Source text
◇ ◇ ◇

Unlike the day I first discovered Taeko, my initial foray into Japanese wine was a little underwhelming. A half bottle of 2023 Takeda Winery Rouge felt thin and lifeless, even a little morose, as if it was struggling to cope with the weight of expectation (I’m not that hard to please). That was until its temporary exile to the fridge. Time spent in the company of shredded cabbage, leftover miso paste, and cans of Kirin had done wonders for it. No longer was it sullen and lacklustre, but suddenly bright and refreshing. More importantly, it was interesting.
Takeda Rouge is a 2.5 tog duvet. It will do little to keep you warm in the winter months, but come summertime, it’s an essential piece of kit. At 10.5% abv, it’s also a mere welterweight compared to most reds. But what it lacks in bulk and power, it makes up for in footwork and agility.
From the Northern Honshū prefecture of Yamagata, the wine owes its existence solely to Muscat Bailey A, a grape that sounds like it also has a solid future as a jazz singer. In the here and now, it’s Japan’s most planted variety. Thick-skinned and hardy, it’s built to cope with the frost, but upon tasting it you would never know that. Like Taeko’s voice, there’s a lightness to the wine, a gentle, lilting joy.
Takeda Rouge doesn’t have the same obvious complexity as found in Onuki’s track. The tasting powers that be would describe it as “simple”. There is no modulation of flavour, no syncopated top notes; the tannins are a no-show and even the acidity is content with sitting quietly in the corner. An exhibition on stepping back and listening. Instead the fruit does all the talking. Cherries in lozenge form, strawberry-flavoured candy floss minus the hairball texture. Intricacy dethroned by youthful nonchalance.

◇ ◇ ◇

Data provided
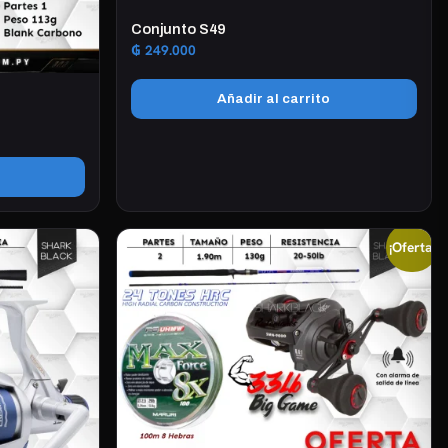
Conjunto S49
₲
249.000
Añadir al carrito
¡Oferta!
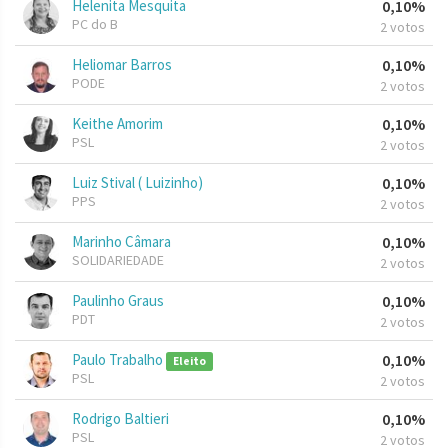
Helenita Mesquita
0,10%
PC do B
2 votos
Heliomar Barros
0,10%
PODE
2 votos
Keithe Amorim
0,10%
PSL
2 votos
Luiz Stival ( Luizinho)
0,10%
PPS
2 votos
Marinho Câmara
0,10%
SOLIDARIEDADE
2 votos
Paulinho Graus
0,10%
PDT
2 votos
Paulo Trabalho
0,10%
Eleito
PSL
2 votos
Rodrigo Baltieri
0,10%
PSL
2 votos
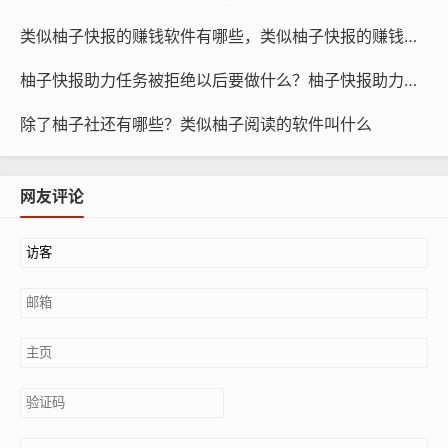
类似柚子快报的赚钱软件有哪些，类似柚子快报的赚钱软件是真的吗
柚子快报助力任务被拒绝以后要做什么？柚子快报助力的昵称是什么
除了柚子社还有哪些？类似柚子阅读的软件叫什么
网友评论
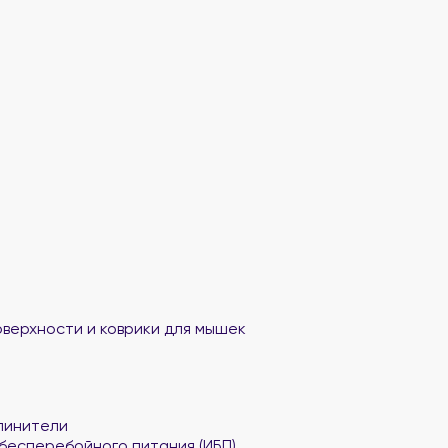
верхности и коврики для мышек
линители
бесперебойного питания (ИБП)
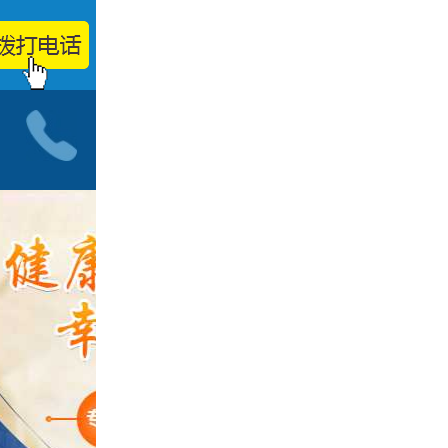
小儿神经科门诊
按病种
智力低下
脑发育迟缓
自闭症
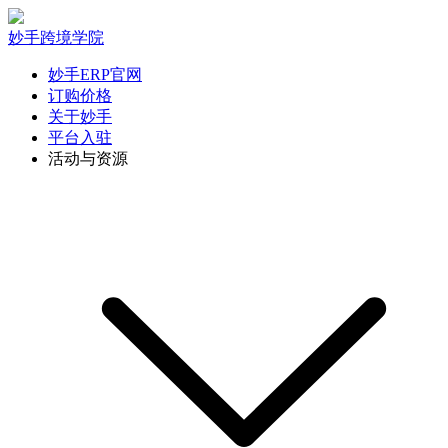
妙手跨境学院
妙手ERP官网
订购价格
关于妙手
平台入驻
活动与资源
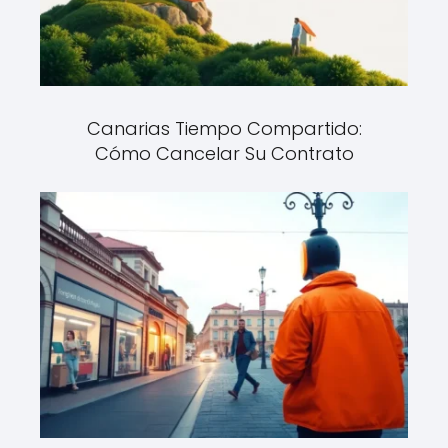
Canarias Tiempo Compartido:
Cómo Cancelar Su Contrato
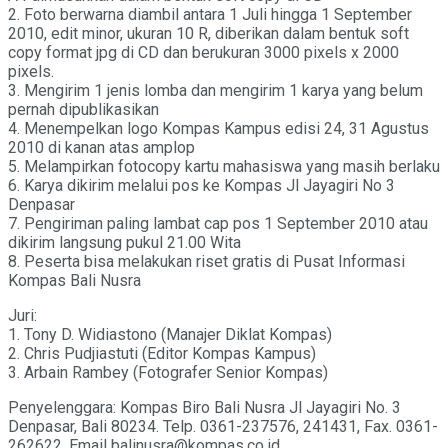
2. Foto berwarna diambil antara 1 Juli hingga 1 September
2010, edit minor, ukuran 10 R, diberikan dalam bentuk soft
copy format jpg di CD dan berukuran 3000 pixels x 2000
pixels.
3. Mengirim 1 jenis lomba dan mengirim 1 karya yang belum
pernah dipublikasikan
4. Menempelkan logo Kompas Kampus edisi 24, 31 Agustus
2010 di kanan atas amplop
5. Melampirkan fotocopy kartu mahasiswa yang masih berlaku
6. Karya dikirim melalui pos ke Kompas Jl Jayagiri No 3
Denpasar
7. Pengiriman paling lambat cap pos 1 September 2010 atau
dikirim langsung pukul 21.00 Wita
8. Peserta bisa melakukan riset gratis di Pusat Informasi
Kompas Bali Nusra
Juri:
1. Tony D. Widiastono (Manajer Diklat Kompas)
2. Chris Pudjiastuti (Editor Kompas Kampus)
3. Arbain Rambey (Fotografer Senior Kompas)
Penyelenggara: Kompas Biro Bali Nusra Jl Jayagiri No. 3
Denpasar, Bali 80234. Telp. 0361-237576, 241431, Fax. 0361-
262622. Email balinusra@kompas.co.id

◇ ◇ ◇

Please reproduce the Takeda Rouge passage word for word, from "Takeda Rouge is" to "footwork and agility.".

Your response
Takeda Rouge is a 2.5 tog duvet. It will do little to keep you warm in the winter months, but come summertime, it’s an essential piece of kit. At 10.5% abv, it’s also a mere welterweight compared to most reds. But what it lacks in bulk and power, it makes up for in footwork and agility.